Evaluating model performance will be the next big area to tackle (after I finish the last 2 pre-processing areas). Based on the videos in Andrew Ng’s Machine Learning course, I anticipate using k-fold cross-validation on the training set, giving me a baseline to start fine tuning. Next, will be testing the learned parameters on the test set and determining whether there is any over- or underfitting. Any major issues can be addressed at that stage. This will leave me with one final dataset that hasn’t been seen by the model to evaluate performance and catch any bugs.
2 - The correlation and collinearity feature reduction step is really useful when there are a lot of features. However, three of the datasets I used have less than 10 features. Separating out the correlation/collinearity reduction step gave me the option of skipping it when there are a small number of features.
3 - At some point, I’ll probably split this into multiple pre-processing steps/functions. For example, some categories will probably warrant different encoding methods (binary vs ordinal vs one-hot, etc). I’ll address missing values in Entry 12 and categorical encoding in Entry 14. However, these types of pre-processing start to involve assessing whether the transformation improves model performance. For now, I just need a skeleton process so that I can get to the evaluation portion.
Once I’ve developed a set of diagnostics to assess model effectiveness, I can play with determining the best types of advanced pre-processing for specific types of input and which transformations are preferred by which algorithms.
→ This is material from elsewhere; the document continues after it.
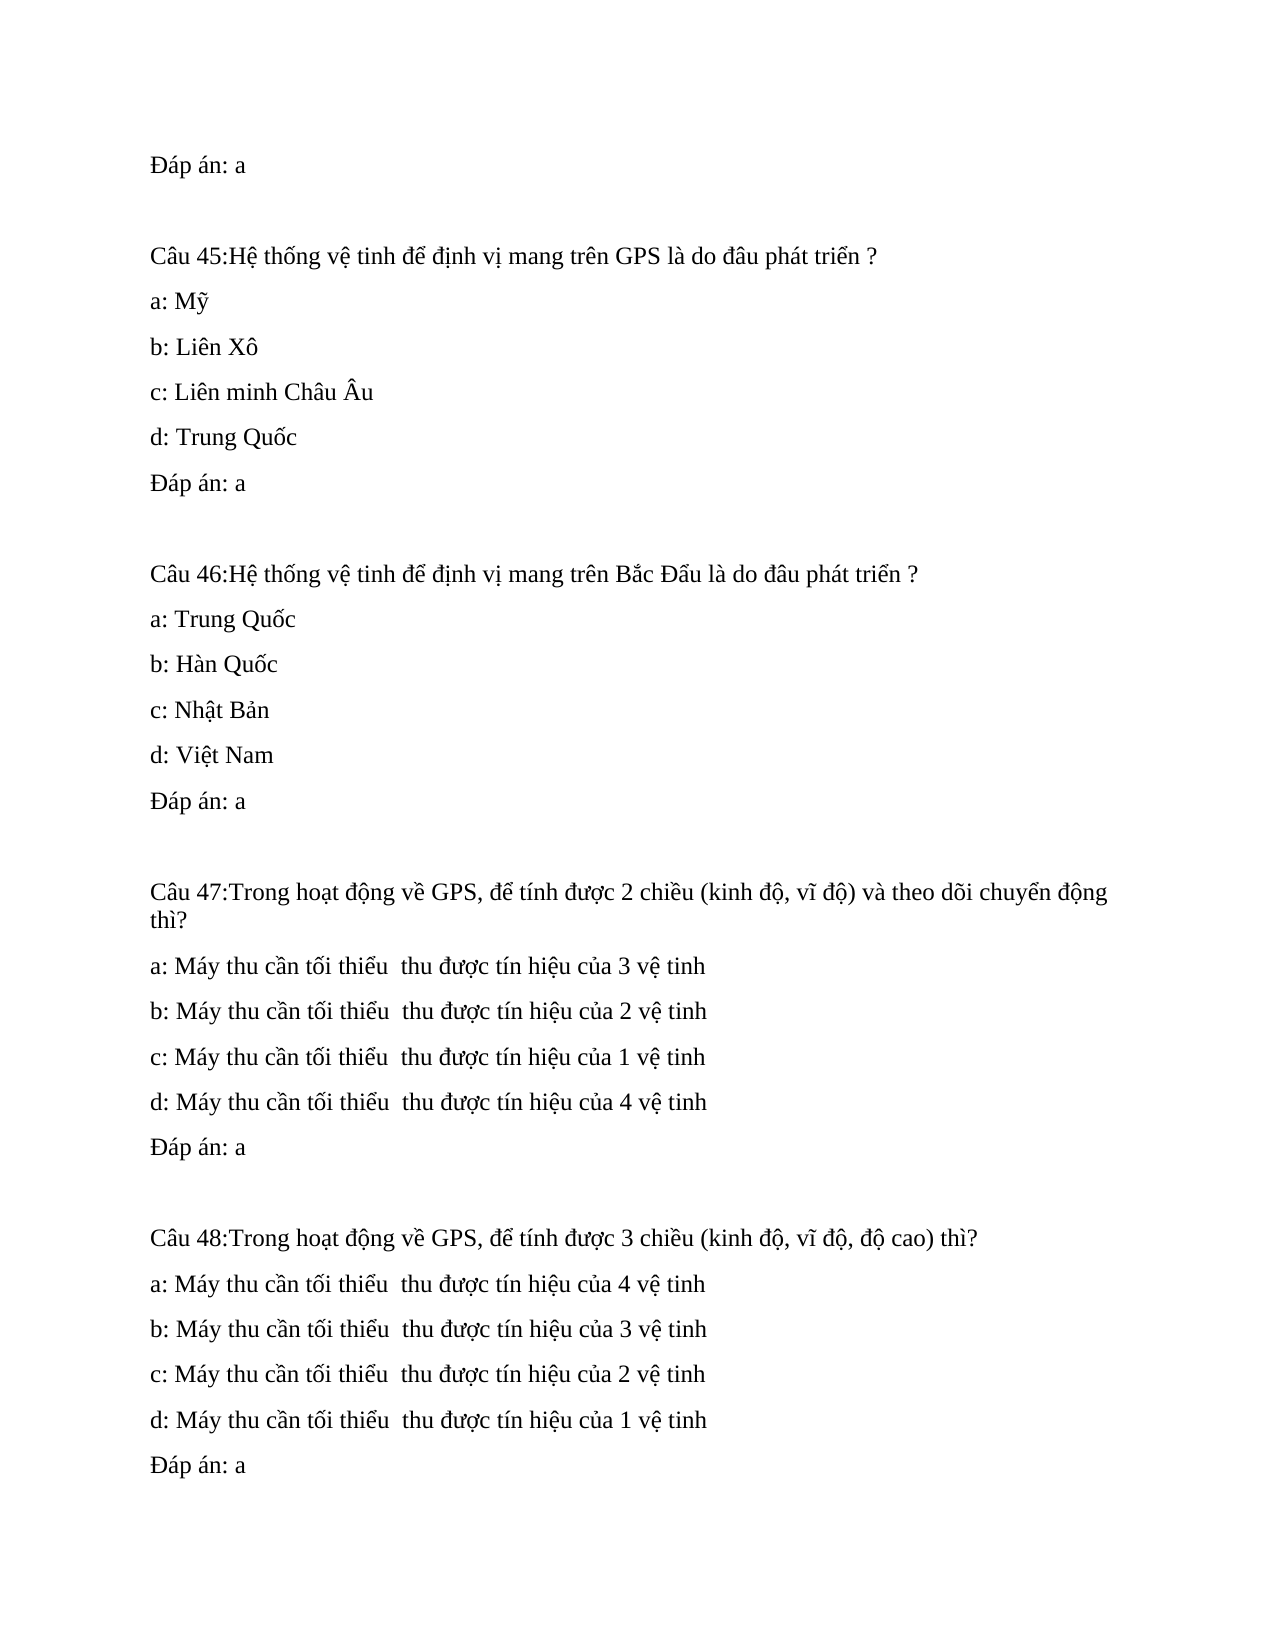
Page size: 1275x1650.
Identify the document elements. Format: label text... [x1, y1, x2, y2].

4 - I haven’t progressed very far on running different kinds of models or using hyperparameters. This function will probably end up being split into multiple functions down the road, but the skeleton can do the linear regression training and prediction stages all together.
The Fail
Adding a dataset
Okay, so I forgot that my pre-processing functions only take 2 datasets - training and test. This means that the reserve set wouldn’t get pre-processed. Regardless of how many validation datasets I have, they all have to be pre-processed according to the parameters determined by the training dataset. As such, I just moved the second split to after the pre-processing has been complete, but before the predictions take place.
Note from the future, I ended up just doing train and test sets. The way I ended up setting up my process, the test set functions as a reserve set. I do cross-validation on the training set, which allows the training set to act as though it’s been broken into further train and test sets. I don’t get to that stage until around Entry 18 though.
Low correlation
The first three datasets ran through easy (so easy I almost missed the above problem). The fourth dataset started throwing errors - which is why I should always remember to test processes and pipelines on as many diverse datasets as possible. The problem with the fourth dataset was that there were no features that had more than 0.5 correlation with the target. This resulted in an empty feature set (this can be seen in the Entry 11d notebook (Online News Popularity).
I thought about reverting the correlation function to pulling the X most correlated features, but I don’t want to always be stuck with ~20 features or whatever arbitrary number I would have settled on. I also don’t have a way to measure the efficacy of removing features, so I don’t have a way to gage what number or percentage or whatever to go on. Final decision: I’m going to skip the feature reduction step for now and assess its necessity once I’ve got a way to evaluate model performance. I may even find a better way to do it as I continue my deep dive into machine learning concepts.